Curcumin induces c-jun N-terminal kinase-dependent apoptosis in HCT116 human colon cancer cells.

Curcumin, the major pigment of the dietary spice turmeric has the potential for chemoprevention by promotion of apoptosis. Mitogen-activated protein kinase (MAPK) and NF-kappa B (NFkappaB) signalling cascades are thought to regulate apoptosis and cell survival. While curcumin inhibits NFkappaB, its effects upon the MAPK pathways are unclear. This study investigates curcumin effects upon MAPK signalling and apoptosis in HCT116 cells. Here we report that curcumin time- and dose-dependent induction of apoptosis were accompanied by sustained phosphorylation and activation of c-jun N-terminal kinase (JNK) and p38 MAPK as well as inhibition of constitutive NFkappaB transcriptional activity.

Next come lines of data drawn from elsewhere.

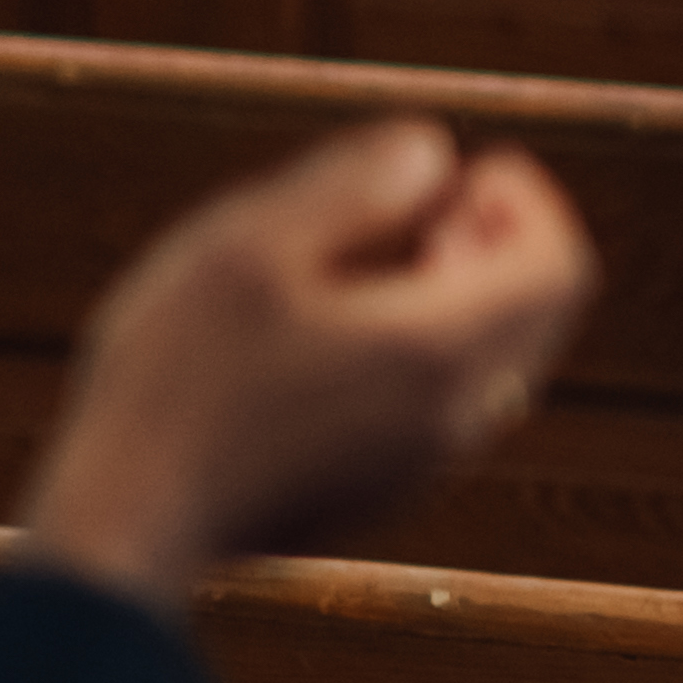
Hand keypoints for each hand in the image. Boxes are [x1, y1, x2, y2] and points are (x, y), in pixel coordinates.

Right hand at [7, 119, 601, 606]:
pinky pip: (444, 407)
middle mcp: (457, 419)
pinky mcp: (377, 496)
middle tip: (418, 210)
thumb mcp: (246, 247)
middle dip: (497, 244)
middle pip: (538, 315)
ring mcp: (421, 468)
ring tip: (366, 265)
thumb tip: (431, 154)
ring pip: (493, 363)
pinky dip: (425, 351)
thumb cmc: (175, 381)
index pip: (558, 267)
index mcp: (441, 352)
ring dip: (458, 298)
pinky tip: (331, 333)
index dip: (527, 202)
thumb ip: (350, 187)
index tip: (464, 172)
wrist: (124, 528)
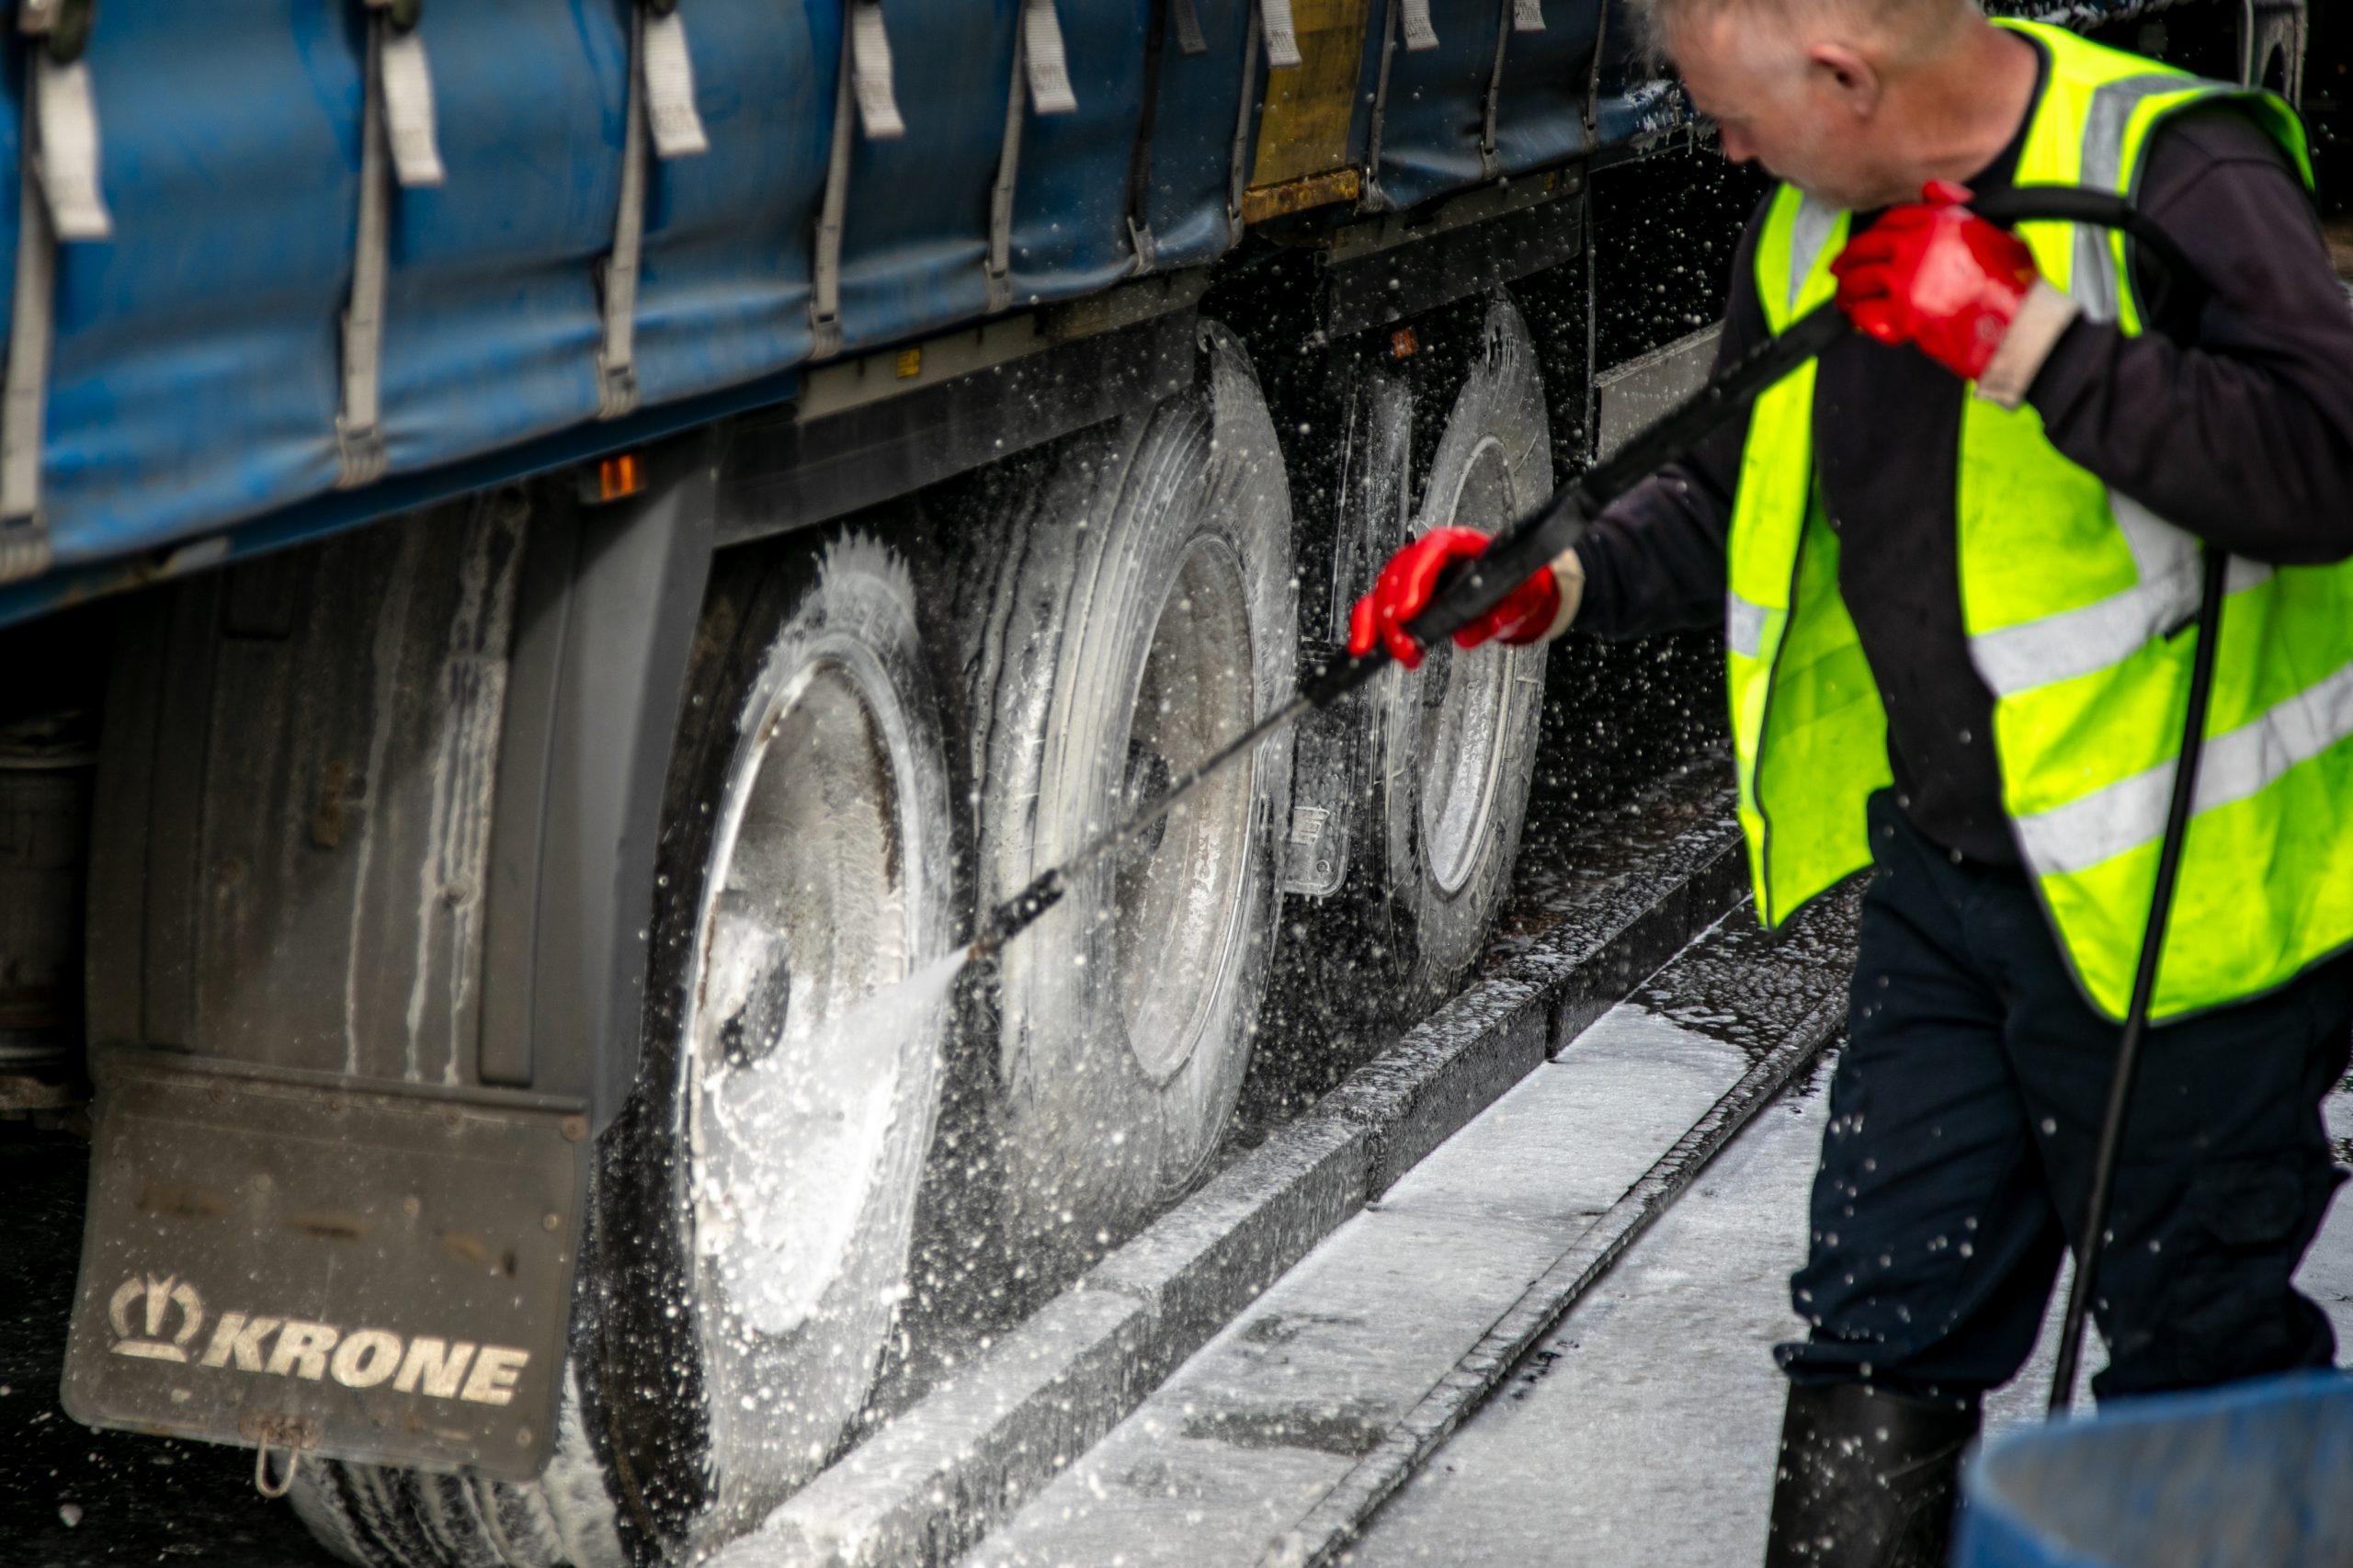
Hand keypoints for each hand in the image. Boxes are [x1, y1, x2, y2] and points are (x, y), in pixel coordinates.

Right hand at [1347, 526, 1561, 670]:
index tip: (1408, 613)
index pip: (1429, 553)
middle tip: (1403, 647)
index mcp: (1458, 544)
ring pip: (1380, 592)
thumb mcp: (1518, 599)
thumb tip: (1465, 636)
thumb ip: (1498, 615)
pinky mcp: (1401, 597)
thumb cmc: (1514, 588)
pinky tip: (1366, 649)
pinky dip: (1367, 628)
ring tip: (1396, 654)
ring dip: (1379, 626)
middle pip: (1397, 574)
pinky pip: (1375, 608)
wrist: (1513, 595)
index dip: (1414, 581)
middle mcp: (1429, 556)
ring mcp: (1411, 576)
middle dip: (1393, 614)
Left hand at [1831, 181, 2040, 381]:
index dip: (1873, 232)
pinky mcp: (1903, 314)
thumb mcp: (1995, 228)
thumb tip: (1931, 188)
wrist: (2021, 323)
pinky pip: (1867, 314)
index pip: (1891, 219)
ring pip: (1859, 281)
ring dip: (1848, 291)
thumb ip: (1959, 207)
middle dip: (1847, 260)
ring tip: (1845, 299)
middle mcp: (1917, 246)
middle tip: (1839, 270)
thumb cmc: (2013, 282)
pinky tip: (1861, 320)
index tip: (1865, 242)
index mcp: (1938, 222)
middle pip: (1865, 248)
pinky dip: (1861, 318)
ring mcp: (1907, 280)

Curcumin treatment also induced JNK-dependent sustained phosphorylation of c-jun and stimulation of AP-1 transcriptional activity. Curcumin-mediated c-jun phosphorylation and apoptosis were reduced by treatment with the JNK-specific inhibitor SP600125. Conversely, the p38-specific inhibitor SB203580 had no effect upon curcumin-induced apoptosis. Curcumin treatment had no effect on the activity of extracellular signal-regulated protein kinase (ERK). Taken together, our data show for the first time that JNK, but not p38 or ERK signalling, plays an important role in curcumin-mediated apoptosis in human colon cancer cells that may underlie its chemopreventive effects.